▶ Text block:
====

The Pittsburgh Steelers give Green Bay a cruel lesson in finishing
Bad teams stay bad. Good teams find a way to win. Don't call Patrick Peterson "old," either.
PITTSBURGH — Patrick Peterson played his 197th career game on Sunday. Cornerbacks with his mileage are prone to break down any moment. Skeptics surely saw the Check Engine Light flicker on last season.
Keanu Neal tore his ACL (2018) and his Achilles (2019) before toggling from Atlanta to Dallas to Tampa Bay to, finally, Pittsburgh as an alleged relic, as the dreaded “box safety” unfit for the modern game. Back to his collegiate days in Florida, Neal has often resembled a headhunter straight out of the NFL’s “Jacked Up!” era of the early 2000s.
The new NFL should’ve ejected both to retirement.
They don’t have any business lining up in the Pittsburgh Steelers secondary with the game on the line.
With 3 minutes and 23 seconds remaining, ball at their 14-yard line, both should be exposed. Right here is when legs creak. The Green Bay Packers knew it, too. They targeted Peterson with an out-and-up route to 24-year-old Christian Watson and, instead, the two DBs were essentially balding, hairy-armed, sweatband-wearing, 50-year-olds schooling high-school kids at the neighborhood YMCA. Quarterback Jordan Love let it rip and Peterson wasn’t fooled. In the end zone, he tipped the ball with his left hand to Neal and Neal returned the interception 32 yards.

====

▶ Material provided:
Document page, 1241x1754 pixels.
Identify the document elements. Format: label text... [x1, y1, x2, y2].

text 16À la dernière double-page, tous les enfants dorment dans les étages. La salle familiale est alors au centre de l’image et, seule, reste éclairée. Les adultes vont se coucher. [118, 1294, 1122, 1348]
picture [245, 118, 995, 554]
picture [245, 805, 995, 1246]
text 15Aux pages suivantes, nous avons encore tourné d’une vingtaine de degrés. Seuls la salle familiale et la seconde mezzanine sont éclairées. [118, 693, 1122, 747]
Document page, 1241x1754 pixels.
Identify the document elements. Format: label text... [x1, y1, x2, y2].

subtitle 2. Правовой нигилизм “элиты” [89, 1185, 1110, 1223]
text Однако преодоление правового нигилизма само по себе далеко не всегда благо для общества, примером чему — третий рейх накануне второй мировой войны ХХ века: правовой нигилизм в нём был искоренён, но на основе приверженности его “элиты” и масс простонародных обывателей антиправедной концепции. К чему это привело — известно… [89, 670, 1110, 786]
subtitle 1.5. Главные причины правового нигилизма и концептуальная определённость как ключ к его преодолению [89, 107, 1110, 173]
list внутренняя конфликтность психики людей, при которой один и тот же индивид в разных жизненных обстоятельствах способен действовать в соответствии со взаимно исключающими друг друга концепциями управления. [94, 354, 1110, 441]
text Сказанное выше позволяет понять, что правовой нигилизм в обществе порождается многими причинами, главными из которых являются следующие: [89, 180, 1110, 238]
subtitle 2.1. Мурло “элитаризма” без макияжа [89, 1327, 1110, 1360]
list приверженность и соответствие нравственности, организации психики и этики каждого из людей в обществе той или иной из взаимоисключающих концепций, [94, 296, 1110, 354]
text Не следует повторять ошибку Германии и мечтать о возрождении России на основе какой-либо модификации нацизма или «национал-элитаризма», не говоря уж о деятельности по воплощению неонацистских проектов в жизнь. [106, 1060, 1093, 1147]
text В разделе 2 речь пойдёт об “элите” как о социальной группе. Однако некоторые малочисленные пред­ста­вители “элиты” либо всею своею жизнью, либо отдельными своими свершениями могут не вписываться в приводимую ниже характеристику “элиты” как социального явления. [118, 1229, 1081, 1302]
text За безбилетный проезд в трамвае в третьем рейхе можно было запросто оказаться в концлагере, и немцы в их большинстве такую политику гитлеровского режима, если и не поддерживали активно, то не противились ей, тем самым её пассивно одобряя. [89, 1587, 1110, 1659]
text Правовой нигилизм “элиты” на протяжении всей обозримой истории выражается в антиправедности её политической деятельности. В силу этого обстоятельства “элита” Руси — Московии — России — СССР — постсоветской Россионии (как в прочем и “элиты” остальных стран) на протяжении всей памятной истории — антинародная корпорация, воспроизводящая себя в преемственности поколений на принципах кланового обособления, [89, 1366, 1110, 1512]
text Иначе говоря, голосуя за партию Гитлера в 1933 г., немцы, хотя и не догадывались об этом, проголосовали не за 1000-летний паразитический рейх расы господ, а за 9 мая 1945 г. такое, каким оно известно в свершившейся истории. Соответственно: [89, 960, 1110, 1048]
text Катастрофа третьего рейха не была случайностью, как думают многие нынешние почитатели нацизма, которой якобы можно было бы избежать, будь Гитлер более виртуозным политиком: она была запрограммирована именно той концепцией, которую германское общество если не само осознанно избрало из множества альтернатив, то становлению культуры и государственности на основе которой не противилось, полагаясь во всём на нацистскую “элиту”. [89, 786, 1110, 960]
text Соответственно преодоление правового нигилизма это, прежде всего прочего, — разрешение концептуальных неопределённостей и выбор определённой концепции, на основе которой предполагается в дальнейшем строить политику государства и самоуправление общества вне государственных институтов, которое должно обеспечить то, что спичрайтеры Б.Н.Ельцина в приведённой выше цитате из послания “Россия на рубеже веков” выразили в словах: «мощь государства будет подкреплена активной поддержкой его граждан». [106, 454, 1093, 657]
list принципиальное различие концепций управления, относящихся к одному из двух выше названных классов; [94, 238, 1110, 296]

====

▶ Exercise set:
[1] In the Steelers article, how many yards did Neal return the interception?
[2] List every team location that the Steelers article says Keanu Neal moved through after his injuries, in the order given.
[3] From the Steelers article, return the passage that begins at the words "Keanu Neal tore" and stops after "on the line.".

▶ The solutions:
[1] Neal returned the interception 32 yards.

[2] Atlanta, Dallas, Tampa Bay, Pittsburgh

[3]
Keanu Neal tore his ACL (2018) and his Achilles (2019) before toggling from Atlanta to Dallas to Tampa Bay to, finally, Pittsburgh as an alleged relic, as the dreaded “box safety” unfit for the modern game. Back to his collegiate days in Florida, Neal has often resembled a headhunter straight out of the NFL’s “Jacked Up!” era of the early 2000s.
The new NFL should’ve ejected both to retirement.
They don’t have any business lining up in the Pittsburgh Steelers secondary with the game on the line.